DATA RECORDS:
•••
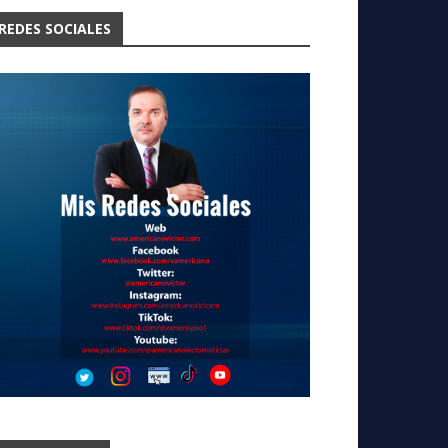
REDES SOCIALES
•••
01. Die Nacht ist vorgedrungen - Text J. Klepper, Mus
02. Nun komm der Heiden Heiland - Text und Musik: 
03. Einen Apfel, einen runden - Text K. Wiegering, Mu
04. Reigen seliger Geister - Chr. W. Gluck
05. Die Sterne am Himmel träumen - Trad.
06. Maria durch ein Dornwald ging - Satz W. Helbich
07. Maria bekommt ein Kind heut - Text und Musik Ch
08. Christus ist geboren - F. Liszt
•••
TO-DO ITEM: Produce a word-for-word copy of everything above from the line holding "07. Maria bekommt" down to the line holding "08. Christus ist geboren - F. Liszt", with both of those lines kept.

EXERCISE SOLUTION:
07. Maria bekommt ein Kind heut - Text und Musik Ch
08. Christus ist geboren - F. Liszt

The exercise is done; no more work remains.